Na visão do presidente da Federação Nacional das Escolas Particulares (Fenep), Bruno Eizerik, o que o cenário educacional infantil apresenta no país é algo já consolidado no ensino superior.
“É um processo que ainda está começando na educação básica, mas que avançou muito nas faculdades e universidades”, destaca o presidente da Fenep.
O professor refere-se à tendência de grandes grupos de educação adquirirem a operação de outras unidades. “O mercado é assim, não existe uma proibição, está ligado à oferta e à procura – no ensino superior, o cenário já está consolidado onde o que se vê é um grande comprando outro grande”, ressalta.
Bruno integrou um movimento organizado pela abertura das escolas com atuação nos diversos estados da federação, buscando que os respectivos órgãos governamentais conduzissem essa retomada das atividades – ele lembra que o primeiro a aderir foi em Manaus, e os últimos, as instituições de Minas Gerais.
Outro ponto que a Fenep observa no período da pandemia relaciona-se às questões financeiras. “Foi um momento de cautela, em que orientamos os gestores a não concederem descontos lineares, ou seja, de valores idênticos para todos de uma turma, mas que a realidade de cada estudante fosse analisada”, diz. Segundo o dirigente, existem gestores que, até agora, estão se recuperando dos efeitos de reduções excessivas das mensalidades.
A educação brasileira não está em crise
O presidente da Associação Brasileira de Escolas Particulares (Abepar), Arthur Fonseca Filho, concorda com a análise. “Nossos associados não sofreram consequências maiores. Quem teve mais problemas foi a educação infantil, numa faixa econômica menor”, explica.
Ao fazer uma análise na revista Ensino Superior, o cientista digital e professor Maurício Garcia lembra que a população em idade universitária está decrescendo, “as matrículas no ensino médio em queda, financiamento estudantil limitado, queda nas ações das empresas de capital aberto, guerra de preços se acentuando. Ou seja, o cenário para o ano deverá seguir pressionando as instituições, que continuarão a ser impactadas com a redução da demanda e a queda nas receitas”.

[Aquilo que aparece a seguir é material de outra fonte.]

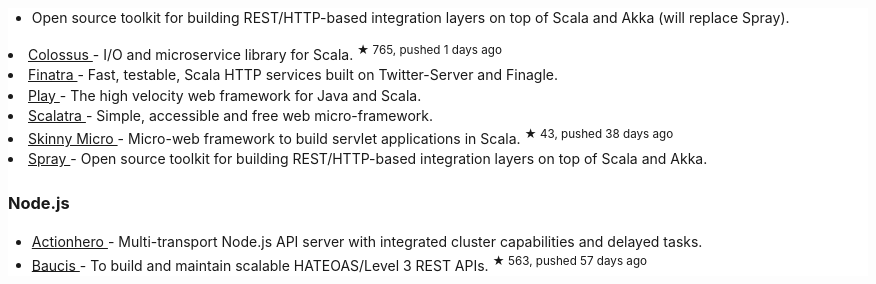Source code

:   - Open source toolkit for building REST/HTTP-based integration layers on top of Scala and Akka (will replace Spray).
 </li>
 <li>
  <a href="https://github.com/tumblr/colossus">
   Colossus
  </a>
  - I/O and microservice library for Scala.
  <sup>
   &#9733 765, pushed 1 days ago
  </sup>
 </li>
 <li>
  <a href="http://twitter.github.io/finatra/">
   Finatra
  </a>
  - Fast, testable, Scala HTTP services built on Twitter-Server and Finagle.
 </li>
 <li>
  <a href="https://www.playframework.com/">
   Play
  </a>
  - The high velocity web framework for Java and Scala.
 </li>
 <li>
  <a href="http://www.scalatra.org/">
   Scalatra
  </a>
  - Simple, accessible and free web micro-framework.
 </li>
 <li>
  <a href="https://github.com/skinny-framework/skinny-micro">
   Skinny Micro
  </a>
  - Micro-web framework to build servlet applications in Scala.
  <sup>
   &#9733 43, pushed 38 days ago
  </sup>
 </li>
 <li>
  <a href="http://spray.io/">
   Spray
  </a>
  - Open source toolkit for building REST/HTTP-based integration layers on top of Scala and Akka.
 </li>
</ul>
<h3>
 Node.js
</h3>
<ul>
 <li>
  <a href="http://www.actionherojs.com/">
   Actionhero
  </a>
  - Multi-transport Node.js API server with integrated cluster capabilities and delayed tasks.
 </li>
 <li>
  <a href="https://github.com/wprl/baucis">
   Baucis
  </a>
  - To build and maintain scalable HATEOAS/Level 3 REST APIs.
  <sup>
   &#9733 563, pushed 57 days ago
  </sup>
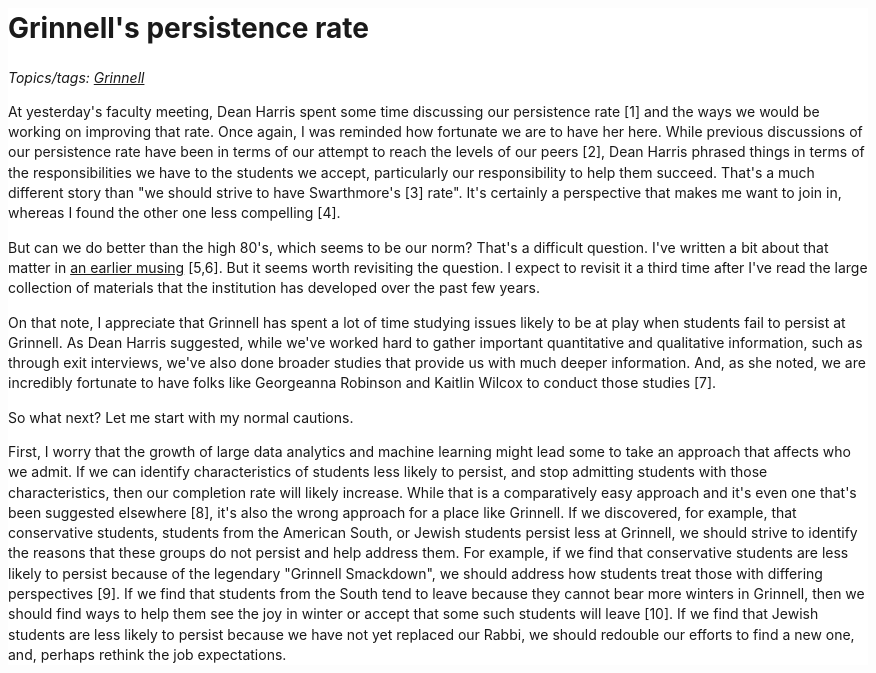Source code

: Grinnell's persistence rate
===========================

*Topics/tags: [Grinnell](index-grinnell)*

At yesterday's faculty meeting, Dean Harris spent some time discussing
our persistence rate [1] and the ways we would be working on improving
that rate.  Once again, I was reminded how fortunate we are to have
her here.  While previous discussions of our persistence rate have
been in terms of our attempt to reach the levels of our peers [2],
Dean Harris phrased things in terms of the responsibilities we have
to the students we accept, particularly our responsibility to help
them succeed.  That's a much different story than "we should strive
to have Swarthmore's [3] rate".  It's certainly a perspective that
makes me want to join in, whereas I found the other one less compelling
[4].

But can we do better than the high 80's, which seems to be our norm?
That's a difficult question.  I've written a bit about that matter
in [an earlier musing](completion-rate) [5,6].  But it seems worth
revisiting the question.  I expect to revisit it a third time
after I've read the large collection of materials that the institution
has developed over the past few years.

On that note, I appreciate that Grinnell has spent a lot of time
studying issues likely to be at play when students fail to persist
at Grinnell.  As Dean Harris suggested, while we've worked hard to
gather important quantitative and qualitative information, such
as through exit interviews, we've also done broader studies that
provide us with much deeper information.  And, as she noted, we are
incredibly fortunate to have folks like Georgeanna Robinson and
Kaitlin Wilcox to conduct those studies [7].

So what next?  Let me start with my normal cautions.

First, I worry that the growth of large data analytics and machine
learning might lead some to take an approach that affects who we
admit.  If we can identify characteristics of students less likely
to persist, and stop admitting students with those characteristics,
then our completion rate will likely increase.  While that is a
comparatively easy approach and it's even one that's been suggested
elsewhere [8], it's also the wrong approach for a place like Grinnell.
If we discovered, for example, that conservative students, students
from the American South, or Jewish students persist less at Grinnell, we
should strive to identify the reasons that these groups do not
persist and help address them.  For example, if we find that
conservative students are less likely to persist because of the
legendary "Grinnell Smackdown", we should address how students treat
those with differing perspectives [9].  If we find that students
from the South tend to leave because they cannot bear more winters
in Grinnell, then we should find ways to help them see the joy in
winter or accept that some such students will leave [10].  If we
find that Jewish students are less likely to persist because we
have not yet replaced our Rabbi, we should redouble our efforts to
find a new one, and, perhaps rethink the job expectations.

Uma ‘chuva’ de inadimplentes, revolta de pais e resistência aos processos digitais para o ensino remoto. Essas são algumas das agruras vivenciadas pela mantenedora Renata, do Colégio Educar, durante os meses mais duros do isolamento social. “Vivemos um desespero que levou ao esvaziamento da educação infantil e das séries iniciais, principalmente até o primeiro ano”, conta.
Outro obstáculo relatado foi a falta de suporte para a operação e prática docente naquele momento. “Inúmeras pessoas e empresas fazendo mais do mesmo, de forma simples e mecânica; havia falta de experiências de sucesso, pois foi um contexto novo para todo mundo.”
Hoje, quem passa pela instituição no bairro Jardim Presidente Dutra ouve os sons de uma escola viva, evidenciada pelo barulho das vozes de seus alunos. Mesmo com a redução de turmas que foi registrada no epicentro da crise sanitária, continuou a funcionar. “Quem segurou para mim esse período foram os matriculados do fundamental 2 e do ensino médio; ter prédio próprio também ajudou, pois acredito que, caso não fosse, também teria fechado as portas, pois perdemos muitas salas de aula”, relata.
A mantenedora fala com alívio e a emoção de quem, como ela mesma disse, conseguiu resistir. Reflete ainda sobre as palavras que ouviu na recente visita a São Paulo do pesquisador português António Nóvoa: “Não tem lugar como a escola – é insubstituível; e a pandemia só revalidou o quanto esse chão escolar é importante na vida desses estudantes”, conclui.